Task description:
Restrict the output to the lines below starting at the one that contains "energía y ayuda en la pérdida de peso. Es una" and ending at the one that contains "ukuran suvenir yang", and restate them word for word, both ends included.

[Records for the task Boundary: Start]

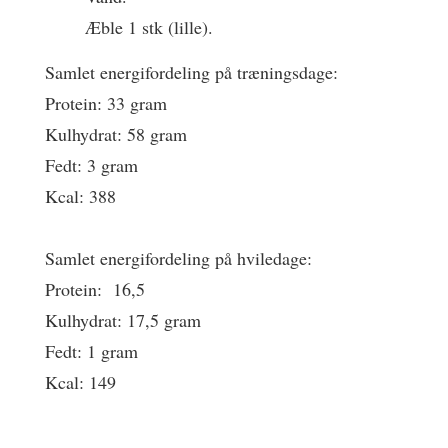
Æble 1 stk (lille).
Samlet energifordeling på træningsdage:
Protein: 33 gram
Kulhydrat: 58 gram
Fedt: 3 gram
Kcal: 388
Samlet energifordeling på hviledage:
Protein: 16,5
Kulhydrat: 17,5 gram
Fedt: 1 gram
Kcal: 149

[Records for the task Boundary: End]
[Records for the task Boundary: Start]

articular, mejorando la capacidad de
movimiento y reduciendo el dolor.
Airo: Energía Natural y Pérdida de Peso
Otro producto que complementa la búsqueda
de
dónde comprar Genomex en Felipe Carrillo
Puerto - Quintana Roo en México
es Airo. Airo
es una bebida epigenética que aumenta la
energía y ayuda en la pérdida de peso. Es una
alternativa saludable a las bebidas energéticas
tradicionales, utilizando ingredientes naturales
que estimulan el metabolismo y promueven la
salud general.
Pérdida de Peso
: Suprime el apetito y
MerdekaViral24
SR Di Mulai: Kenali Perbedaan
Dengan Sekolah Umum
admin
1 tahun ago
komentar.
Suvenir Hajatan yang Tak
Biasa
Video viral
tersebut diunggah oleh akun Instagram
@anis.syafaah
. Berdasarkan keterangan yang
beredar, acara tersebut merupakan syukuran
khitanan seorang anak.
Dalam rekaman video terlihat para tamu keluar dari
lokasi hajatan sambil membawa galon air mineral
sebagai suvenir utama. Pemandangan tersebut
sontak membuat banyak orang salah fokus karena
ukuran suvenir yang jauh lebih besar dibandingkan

[Records for the task Boundary: End]

Answer section:
energía y ayuda en la pérdida de peso. Es una
alternativa saludable a las bebidas energéticas
tradicionales, utilizando ingredientes naturales
que estimulan el metabolismo y promueven la
salud general.
Pérdida de Peso
: Suprime el apetito y
MerdekaViral24
SR Di Mulai: Kenali Perbedaan
Dengan Sekolah Umum
admin
1 tahun ago
komentar.
Suvenir Hajatan yang Tak
Biasa
Video viral
tersebut diunggah oleh akun Instagram
@anis.syafaah
. Berdasarkan keterangan yang
beredar, acara tersebut merupakan syukuran
khitanan seorang anak.
Dalam rekaman video terlihat para tamu keluar dari
lokasi hajatan sambil membawa galon air mineral
sebagai suvenir utama. Pemandangan tersebut
sontak membuat banyak orang salah fokus karena
ukuran suvenir yang jauh lebih besar dibandingkan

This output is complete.